I'm a long time Eircom customer.  In October last year, I got a cold call from them which ended up reducing the cost of package I was on.  It all came in about E10 or E12 less than before.  So I took it.  Yes there was a 12 month contract but that was ok.  

The most recent bill received has reduced the "eircom Talk & Broadband bundle credit" by approx. E8 over all the bills since the October change. (Other listed charges remain the same)

Am I wrong in thinking the reductions/discounts in a 12 month contract should remain the same for the duration of the contract?

I wasn't notified of a price increase - though in fact it isn't really a price increase but a reduction of the amount of discount.  I feel the cost of the bundle is quite high as it is without paying more again.  

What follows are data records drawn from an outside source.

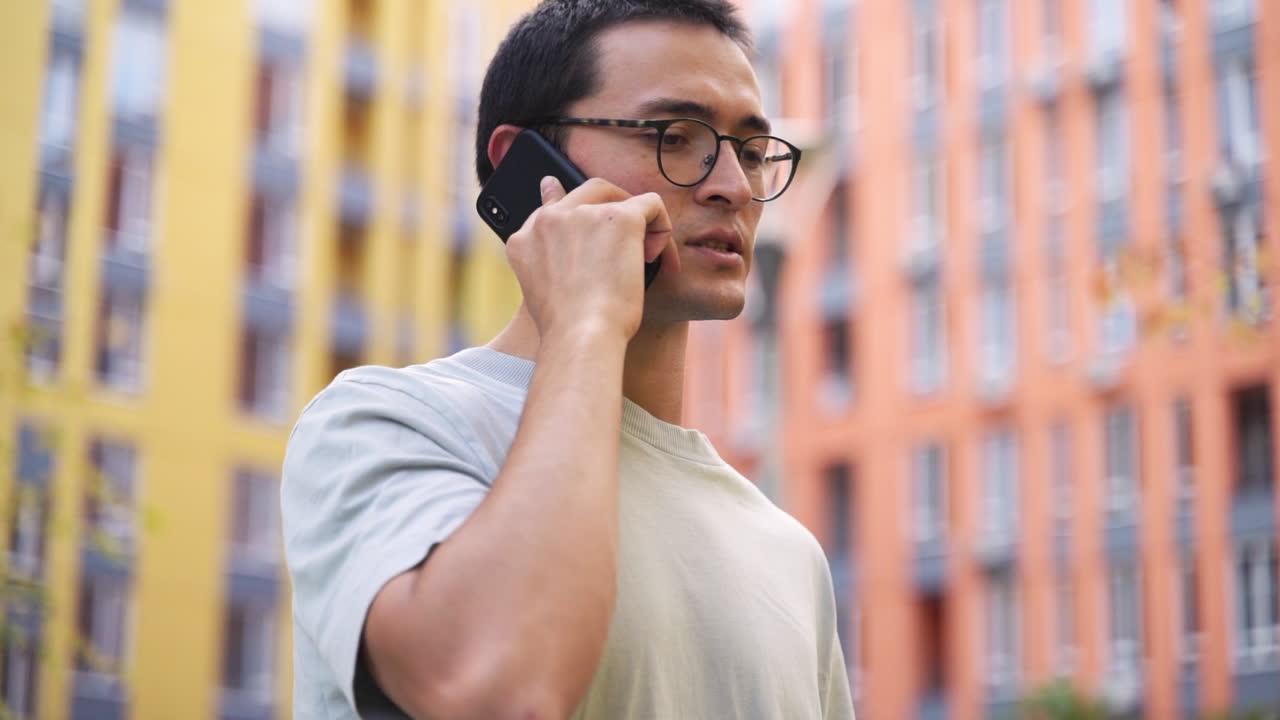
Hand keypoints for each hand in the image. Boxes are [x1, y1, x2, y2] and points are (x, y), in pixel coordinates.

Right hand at [505, 176, 680, 343]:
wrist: (581, 338)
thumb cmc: (566, 328)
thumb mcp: (543, 291)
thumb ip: (548, 259)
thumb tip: (563, 233)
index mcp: (524, 238)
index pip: (552, 206)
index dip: (580, 220)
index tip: (594, 234)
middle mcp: (548, 219)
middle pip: (589, 193)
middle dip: (612, 212)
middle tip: (627, 245)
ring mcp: (582, 214)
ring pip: (619, 198)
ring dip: (636, 225)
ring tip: (643, 258)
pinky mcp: (619, 218)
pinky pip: (650, 204)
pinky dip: (661, 226)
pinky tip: (659, 255)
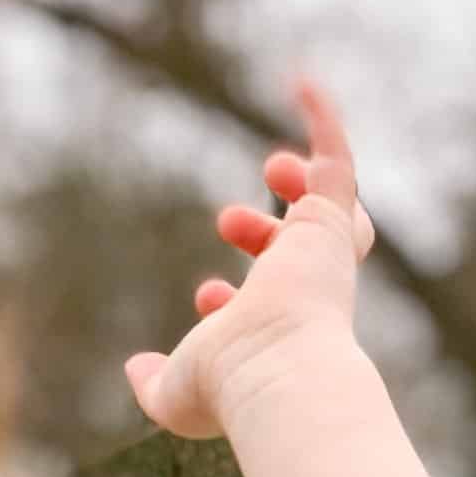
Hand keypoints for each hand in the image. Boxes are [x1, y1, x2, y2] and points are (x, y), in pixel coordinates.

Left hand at [123, 79, 375, 440]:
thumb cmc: (228, 388)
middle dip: (261, 236)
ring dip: (300, 185)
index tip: (204, 298)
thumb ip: (153, 383)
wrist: (273, 370)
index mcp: (277, 335)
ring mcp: (324, 260)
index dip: (228, 302)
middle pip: (298, 254)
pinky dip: (323, 121)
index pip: (262, 309)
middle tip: (227, 221)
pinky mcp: (333, 226)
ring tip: (274, 164)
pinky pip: (339, 162)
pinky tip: (301, 79)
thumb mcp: (174, 397)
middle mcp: (307, 296)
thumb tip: (135, 368)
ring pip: (331, 211)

Has anyone else noticed this on their eircom bundle bill?


----------



## Guns N Roses (22 Apr 2013)

Eircom usually sell bundle deals at a lower price for 6 months and a higher one for the remainder of the contract.


----------



## Ash (23 Apr 2013)

Thank you Guns N Roses,
That's probably what happened.  To be fair, I can't remember precisely what was said over the phone at the time.  Have yet to get time to set aside to join the customer service phone line queue!


----------



## Leo (24 Apr 2013)

Yeah, most of these offers are limited to 6 months. Their hope being you sign-up based on the special offer rate, then get lazy 12 months later when the contract term expires and don't shop around again.


----------